I already had my ticket, so when we got to the airport we just stood around and made each other uncomfortable until they announced boarding for my flight. I kissed her quickly. We were standing underneath a billboard that said GET AWAY FROM IT ALL. I considered taking a later flight and calling John to say I’d gotten stuck in traffic, but the truth was that the East was seeping back into my brain again, the East and Boston and wet roads and hour exams. I knew I had to go.
She kissed me again. “Will I see you…” She stopped.
“Sure,” I said, squeezing her. “Sure, of course you will.” I was definitely getting back into my Eastern frame of mind, I realized, complete with an enormous paranoia about departure scenes and weeping chicks.

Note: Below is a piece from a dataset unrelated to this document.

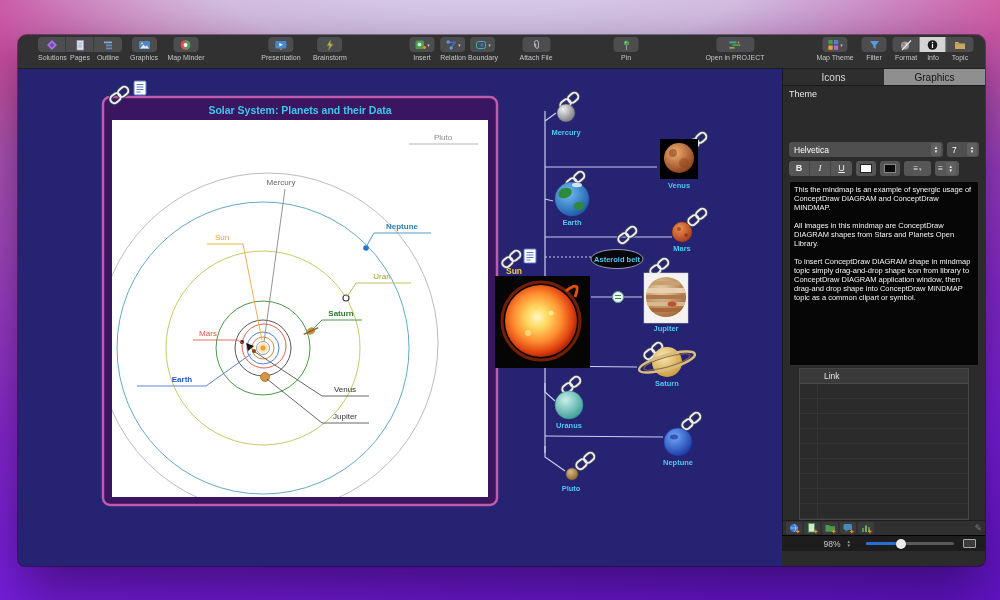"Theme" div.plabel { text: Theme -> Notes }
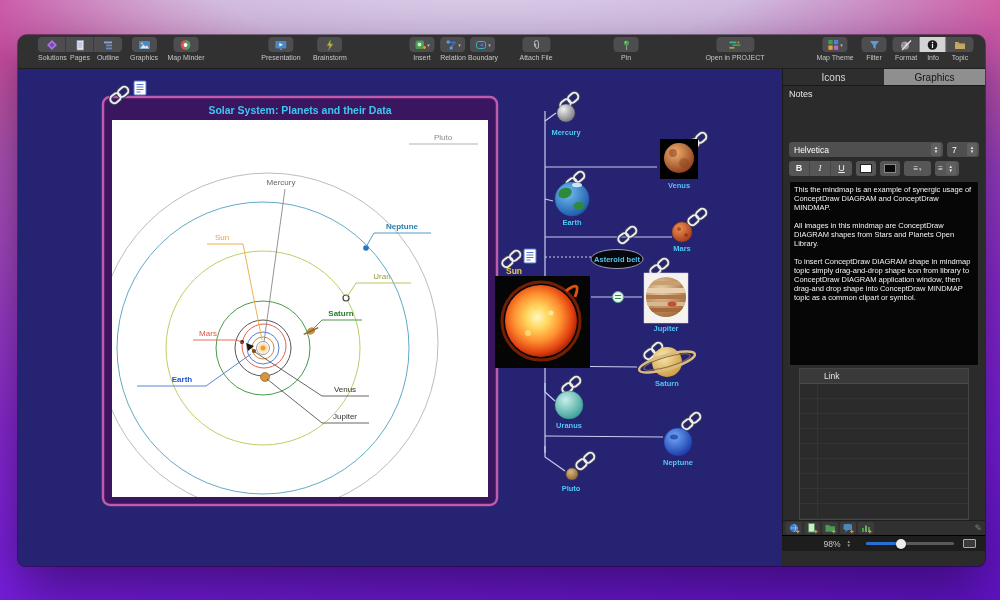"Helvetica" .dropdown { margin-top: 40px -> none }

“When will I see you?” Very calmly. At least she was calm.
“I don’t know. Soon as possible. I don’t know.”
“I never write letters,” she said, not letting up. All I could think was, Why do they always have to do this?
“Neither do I,” I said. Which was not completely true. I write them and never mail them. “But I’ll call.”
“Will you?” Pleased.
“Yeah, soon as my exams are over.”
“Tell me what day?” Still pleased.
“I don’t know what day. Soon.”
“Okay,” she said, subdued, and then they were announcing the final boarding call for my flight, and I hustled for the plane.
She said she’d watch my plane from the observation deck, but by the time I was buckled in at the window the sun was almost gone and I couldn’t see her at all.
2
Fattening Frogs for King Snakes
It’s so sad to be lonesome
And it’s too much unconvenient
To be alone…
SONNY BOY WILLIAMSON
AT THE AIRPORT THE CROWDS of screaming fans were lined up to greet the sensational new rock sensation Lucifer Harkness and his greasy back-up group, The New Administration. Harkness stepped off the plane, resplendent in velvet bellbottoms and a black leather T-shirt; from behind thick purple shades he could see the crowd going wild. They broke through the cordons and fought off the cops and ran screaming for him.
He felt a thousand hands touching him, clutching at his clothes, tearing them off his back, covering him with kisses, biting his neck affectionately, pulling at his balls, and it was delirious and wonderful for several minutes before the cops came down on the kids and broke it up, and Reggie Thorpe, the manager, got the group together and into the waiting Rolls.
As the Rolls pulled away there were hundreds of screaming teenies all lined up on the road out of the airport. Some of them threw themselves in front of the car, stopping it, while others scratched at the glass and kissed it, screaming, “We want to ball Lucifer, we want to ball Lucifer.” And Lucifer was thinking to himself about what an unbelievably tedious chore it would be to crack all of those hundreds of green young cherrystones, when the guy sitting next to him jabbed him in the side.